* DATASET RECORDS *
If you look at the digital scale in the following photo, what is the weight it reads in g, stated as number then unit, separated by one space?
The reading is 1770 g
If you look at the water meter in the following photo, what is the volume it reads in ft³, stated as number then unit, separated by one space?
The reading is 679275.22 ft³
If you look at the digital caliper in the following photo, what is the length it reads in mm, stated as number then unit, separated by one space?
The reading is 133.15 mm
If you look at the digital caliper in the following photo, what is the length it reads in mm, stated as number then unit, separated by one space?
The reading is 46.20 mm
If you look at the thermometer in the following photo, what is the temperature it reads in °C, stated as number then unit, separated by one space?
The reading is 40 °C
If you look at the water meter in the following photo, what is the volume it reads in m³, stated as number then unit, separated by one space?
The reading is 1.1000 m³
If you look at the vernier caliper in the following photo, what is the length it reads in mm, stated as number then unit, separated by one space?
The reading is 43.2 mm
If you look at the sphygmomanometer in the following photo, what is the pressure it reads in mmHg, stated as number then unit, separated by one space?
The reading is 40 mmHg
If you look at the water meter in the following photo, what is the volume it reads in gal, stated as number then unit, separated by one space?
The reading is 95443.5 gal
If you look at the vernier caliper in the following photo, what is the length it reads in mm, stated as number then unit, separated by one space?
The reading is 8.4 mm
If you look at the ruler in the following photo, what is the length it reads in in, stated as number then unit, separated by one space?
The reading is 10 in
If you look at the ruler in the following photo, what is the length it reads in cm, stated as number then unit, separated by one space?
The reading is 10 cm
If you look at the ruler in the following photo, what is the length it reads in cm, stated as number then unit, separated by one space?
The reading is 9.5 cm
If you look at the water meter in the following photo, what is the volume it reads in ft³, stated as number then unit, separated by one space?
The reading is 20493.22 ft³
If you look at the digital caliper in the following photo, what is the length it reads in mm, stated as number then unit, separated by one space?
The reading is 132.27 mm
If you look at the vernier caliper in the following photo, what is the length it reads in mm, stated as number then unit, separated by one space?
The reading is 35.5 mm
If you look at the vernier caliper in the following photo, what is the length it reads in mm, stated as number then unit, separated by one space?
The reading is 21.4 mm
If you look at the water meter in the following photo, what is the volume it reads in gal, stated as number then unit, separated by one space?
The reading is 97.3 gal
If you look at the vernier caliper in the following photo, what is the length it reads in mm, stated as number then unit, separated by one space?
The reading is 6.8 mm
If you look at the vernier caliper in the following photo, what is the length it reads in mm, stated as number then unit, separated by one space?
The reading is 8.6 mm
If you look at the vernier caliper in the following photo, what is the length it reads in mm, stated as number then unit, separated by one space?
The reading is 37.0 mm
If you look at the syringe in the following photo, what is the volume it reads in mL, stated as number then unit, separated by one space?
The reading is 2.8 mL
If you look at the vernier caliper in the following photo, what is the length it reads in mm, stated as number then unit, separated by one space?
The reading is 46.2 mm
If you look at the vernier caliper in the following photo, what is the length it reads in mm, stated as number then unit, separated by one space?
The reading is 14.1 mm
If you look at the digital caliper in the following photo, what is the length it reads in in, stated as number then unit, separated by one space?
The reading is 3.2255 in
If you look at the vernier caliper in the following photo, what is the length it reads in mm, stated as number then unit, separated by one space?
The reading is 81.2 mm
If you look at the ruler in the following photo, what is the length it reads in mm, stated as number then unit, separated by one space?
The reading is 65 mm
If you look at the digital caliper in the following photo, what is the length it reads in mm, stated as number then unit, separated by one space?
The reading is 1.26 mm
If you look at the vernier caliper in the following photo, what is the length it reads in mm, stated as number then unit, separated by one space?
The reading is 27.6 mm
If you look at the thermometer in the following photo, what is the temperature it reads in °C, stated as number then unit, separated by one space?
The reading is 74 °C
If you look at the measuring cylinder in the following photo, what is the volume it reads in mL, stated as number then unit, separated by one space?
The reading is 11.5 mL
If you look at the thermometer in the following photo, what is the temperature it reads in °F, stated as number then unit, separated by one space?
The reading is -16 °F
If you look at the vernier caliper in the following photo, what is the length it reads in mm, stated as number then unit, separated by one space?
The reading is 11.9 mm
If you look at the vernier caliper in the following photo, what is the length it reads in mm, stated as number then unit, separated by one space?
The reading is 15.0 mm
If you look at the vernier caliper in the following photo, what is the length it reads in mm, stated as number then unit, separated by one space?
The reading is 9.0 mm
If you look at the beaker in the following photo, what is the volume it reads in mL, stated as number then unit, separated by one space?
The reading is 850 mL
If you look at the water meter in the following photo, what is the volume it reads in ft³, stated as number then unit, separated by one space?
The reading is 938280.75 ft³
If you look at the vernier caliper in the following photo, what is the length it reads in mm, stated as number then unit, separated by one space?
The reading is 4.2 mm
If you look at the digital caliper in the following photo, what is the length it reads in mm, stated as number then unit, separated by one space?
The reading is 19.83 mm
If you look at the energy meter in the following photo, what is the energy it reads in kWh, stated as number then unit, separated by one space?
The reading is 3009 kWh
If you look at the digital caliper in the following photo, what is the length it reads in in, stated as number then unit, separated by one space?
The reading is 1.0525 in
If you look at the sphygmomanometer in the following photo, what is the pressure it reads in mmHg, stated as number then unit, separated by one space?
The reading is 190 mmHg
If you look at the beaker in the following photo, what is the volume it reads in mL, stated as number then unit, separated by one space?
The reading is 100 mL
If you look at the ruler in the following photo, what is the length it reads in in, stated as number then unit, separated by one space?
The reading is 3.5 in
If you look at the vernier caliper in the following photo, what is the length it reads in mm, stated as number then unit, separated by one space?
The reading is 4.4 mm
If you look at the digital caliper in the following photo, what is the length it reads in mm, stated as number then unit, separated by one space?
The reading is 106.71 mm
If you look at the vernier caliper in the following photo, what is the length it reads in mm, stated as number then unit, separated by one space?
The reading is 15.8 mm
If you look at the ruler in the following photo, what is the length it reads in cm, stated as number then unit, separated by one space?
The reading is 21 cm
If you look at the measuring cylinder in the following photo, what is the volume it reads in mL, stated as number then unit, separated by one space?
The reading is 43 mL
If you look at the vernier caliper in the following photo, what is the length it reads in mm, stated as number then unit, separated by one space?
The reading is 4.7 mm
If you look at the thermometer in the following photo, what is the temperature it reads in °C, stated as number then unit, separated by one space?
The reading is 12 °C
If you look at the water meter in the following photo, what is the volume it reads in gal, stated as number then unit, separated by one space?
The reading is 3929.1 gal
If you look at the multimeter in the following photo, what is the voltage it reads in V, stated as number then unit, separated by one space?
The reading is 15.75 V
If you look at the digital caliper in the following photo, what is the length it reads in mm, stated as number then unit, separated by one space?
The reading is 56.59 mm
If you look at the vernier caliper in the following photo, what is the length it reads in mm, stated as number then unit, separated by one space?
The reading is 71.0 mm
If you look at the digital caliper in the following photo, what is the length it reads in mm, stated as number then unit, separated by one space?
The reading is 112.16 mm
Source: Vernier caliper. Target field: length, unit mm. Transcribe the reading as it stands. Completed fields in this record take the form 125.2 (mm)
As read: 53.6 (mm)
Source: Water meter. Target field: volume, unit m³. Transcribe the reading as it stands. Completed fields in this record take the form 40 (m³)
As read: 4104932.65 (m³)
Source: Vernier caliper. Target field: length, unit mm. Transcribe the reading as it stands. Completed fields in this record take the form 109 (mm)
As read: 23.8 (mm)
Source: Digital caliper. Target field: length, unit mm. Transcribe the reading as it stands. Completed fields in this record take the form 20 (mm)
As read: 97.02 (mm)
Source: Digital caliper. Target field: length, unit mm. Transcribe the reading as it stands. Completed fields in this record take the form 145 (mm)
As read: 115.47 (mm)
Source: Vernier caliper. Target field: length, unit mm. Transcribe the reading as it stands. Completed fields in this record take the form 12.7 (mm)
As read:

* HOW TO COMPLETE THIS TASK *
Revise all of the items above by replacing "Transcribe" with "Record" wherever it occurs. Leave everything else unchanged.

* REPLY TO THE EXERCISE *
If you look at the digital scale in the following photo, what is the weight it reads in g, stated as number then unit, separated by one space?
The reading is 1770 g
If you look at the water meter in the following photo, what is the volume it reads in ft³, stated as number then unit, separated by one space?
The reading is 679275.22 ft³
If you look at the digital caliper in the following photo, what is the length it reads in mm, stated as number then unit, separated by one space?
The reading is 133.15 mm
If you look at the digital caliper in the following photo, what is the length it reads in mm, stated as number then unit, separated by one space?
The reading is 46.20 mm
If you look at the thermometer in the following photo, what is the temperature it reads in °C, stated as number then unit, separated by one space?
The reading is 40 °C
If you look at the water meter in the following photo, what is the volume it reads in m³, stated as number then unit, separated by one space?
The reading is 1.1000 m³
If you look at the vernier caliper in the following photo, what is the length it reads in mm, stated as number then unit, separated by one space?
The reading is 43.2 mm
If you look at the sphygmomanometer in the following photo, what is the pressure it reads in mmHg, stated as number then unit, separated by one space?
The reading is 40 mmHg
If you look at the water meter in the following photo, what is the volume it reads in gal, stated as number then unit, separated by one space?
The reading is 95443.5 gal
If you look at the vernier caliper in the following photo, what is the length it reads in mm, stated as number then unit, separated by one space?
The reading is 8.4 mm
If you look at the ruler in the following photo, what is the length it reads in in, stated as number then unit, separated by one space?
The reading is 10 in
If you look at the ruler in the following photo, what is the length it reads in cm, stated as number then unit, separated by one space?
The reading is 10 cm
If you look at the ruler in the following photo, what is the length it reads in cm, stated as number then unit, separated by one space?
The reading is 9.5 cm
If you look at the water meter in the following photo, what is the volume it reads in ft³, stated as number then unit, separated by one space?
The reading is 20493.22 ft³
If you look at the digital caliper in the following photo, what is the length it reads in mm, stated as number then unit, separated by one space?
The reading is 132.27 mm
If you look at the vernier caliper in the following photo, what is the length it reads in mm, stated as number then unit, separated by one space?
The reading is 35.5 mm
If you look at the vernier caliper in the following photo, what is the length it reads in mm, stated as number then unit, separated by one space?
The reading is 21.4 mm
If you look at the water meter in the following photo, what is the volume it reads in gal, stated as number then unit, separated by one space?
The reading is 97.3 gal
If you look at the vernier caliper in the following photo, what is the length it reads in mm, stated as number then unit, separated by one space?
The reading is 6.8 mm
If you look at the vernier caliper in the following photo, what is the length it reads in mm, stated as number then unit, separated by one space?
The reading is 8.6 mm
If you look at the vernier caliper in the following photo, what is the length it reads in mm, stated as number then unit, separated by one space?
The reading is 37.0 mm
If you look at the syringe in the following photo, what is the volume it reads in mL, stated as number then unit, separated by one space?
The reading is 2.8 mL
If you look at the vernier caliper in the following photo, what is the length it reads in mm, stated as number then unit, separated by one space?
The reading is 46.2 mm
If you look at the vernier caliper in the following photo, what is the length it reads in mm, stated as number then unit, separated by one space?
The reading is 14.1 mm
If you look at the digital caliper in the following photo, what is the length it reads in in, stated as number then unit, separated by one space?
The reading is 3.2255 in
If you look at the vernier caliper in the following photo, what is the length it reads in mm, stated as number then unit, separated by one space?
The reading is 81.2 mm
If you look at the ruler in the following photo, what is the length it reads in mm, stated as number then unit, separated by one space?
The reading is 65 mm
If you look at the digital caliper in the following photo, what is the length it reads in mm, stated as number then unit, separated by one space?
The reading is 1.26 mm
If you look at the vernier caliper in the following photo, what is the length it reads in mm, stated as number then unit, separated by one space?
The reading is 27.6 mm
If you look at the thermometer in the following photo, what is the temperature it reads in °C, stated as number then unit, separated by one space?
The reading is 74 °C
If you look at the measuring cylinder in the following photo, what is the volume it reads in mL, stated as number then unit, separated by one space?
The reading is 11.5 mL
If you look at the thermometer in the following photo, what is the temperature it reads in °F, stated as number then unit, separated by one space?
The reading is -16 °F
If you look at the vernier caliper in the following photo, what is the length it reads in mm, stated as number then unit, separated by one space?
The reading is 11.9 mm
If you look at the vernier caliper in the following photo, what is the length it reads in mm, stated as number then unit, separated by one space?
The reading is 15.0 mm
If you look at the vernier caliper in the following photo, what is the length it reads in mm, stated as number then unit, separated by one space?
The reading is 9.0 mm
If you look at the beaker in the following photo, what is the volume it reads in mL, stated as number then unit, separated by one space?
The reading is 850 mL
If you look at the water meter in the following photo, what is the volume it reads in ft³, stated as number then unit, separated by one space?
The reading is 938280.75 ft³
If you look at the vernier caliper in the following photo, what is the length it reads in mm, stated as number then unit, separated by one space?
The reading is 4.2 mm
If you look at the digital caliper in the following photo, what is the length it reads in mm, stated as number then unit, separated by one space?
The reading is 19.83 mm
If you look at the energy meter in the following photo, what is the energy it reads in kWh, stated as number then unit, separated by one space?
The reading is 3009 kWh
If you look at the digital caliper in the following photo, what is the length it reads in in, stated as number then unit, separated by one space?
The reading is 1.0525 in
If you look at the sphygmomanometer in the following photo, what is the pressure it reads in mmHg, stated as number then unit, separated by one space?
The reading is 190 mmHg
If you look at the beaker in the following photo, what is the volume it reads in mL, stated as number then unit, separated by one space?
The reading is 100 mL
If you look at the ruler in the following photo, what is the length it reads in in, stated as number then unit, separated by one space?
The reading is 3.5 in
If you look at the vernier caliper in the following photo, what is the length it reads in mm, stated as number then unit, separated by one space?
The reading is 4.4 mm
If you look at the digital caliper in the following photo, what is the length it reads in mm, stated as number then unit, separated by one space?
The reading is 106.71 mm
If you look at the vernier caliper in the following photo, what is the length it reads in mm, stated as number then unit, separated by one space?
The reading is 15.8 mm
If you look at the ruler in the following photo, what is the length it reads in cm, stated as number then unit, separated by one space?
The reading is 21 cm
If you look at the measuring cylinder in the following photo, what is the volume it reads in mL, stated as number then unit, separated by one space?
The reading is 43 mL
If you look at the vernier caliper in the following photo, what is the length it reads in mm, stated as number then unit, separated by one space?
The reading is 4.7 mm
If you look at the thermometer in the following photo, what is the temperature it reads in °C, stated as number then unit, separated by one space?
The reading is 12 °C
If you look at the water meter in the following photo, what is the volume it reads in gal, stated as number then unit, separated by one space?
The reading is 3929.1 gal
If you look at the multimeter in the following photo, what is the voltage it reads in V, stated as number then unit, separated by one space?
The reading is 15.75 V
If you look at the digital caliper in the following photo, what is the length it reads in mm, stated as number then unit, separated by one space?
The reading is 56.59 mm
If you look at the vernier caliper in the following photo, what is the length it reads in mm, stated as number then unit, separated by one space?
The reading is 71.0 mm
If you look at the digital caliper in the following photo, what is the length it reads in mm, stated as number then unit, separated by one space?
The reading is 112.16 mm
Source: Vernier caliper. Target field: length, unit mm. Record the reading as it stands. Completed fields in this record take the form 125.2 (mm)
As read: 53.6 (mm)
Source: Water meter. Target field: volume, unit m³. Record the reading as it stands. Completed fields in this record take the form 40 (m³)
As read: 4104932.65 (m³)
Source: Vernier caliper. Target field: length, unit mm. Record the reading as it stands. Completed fields in this record take the form 109 (mm)
As read: 23.8 (mm)
Source: Digital caliper. Target field: length, unit mm. Record the reading as it stands. Completed fields in this record take the form 20 (mm)
As read: 97.02 (mm)
Source: Digital caliper. Target field: length, unit mm. Record the reading as it stands. Completed fields in this record take the form 145 (mm)
As read: 115.47 (mm)
Source: Vernier caliper. Target field: length, unit mm. Record the reading as it stands. Completed fields in this record take the form 12.7 (mm)
As read:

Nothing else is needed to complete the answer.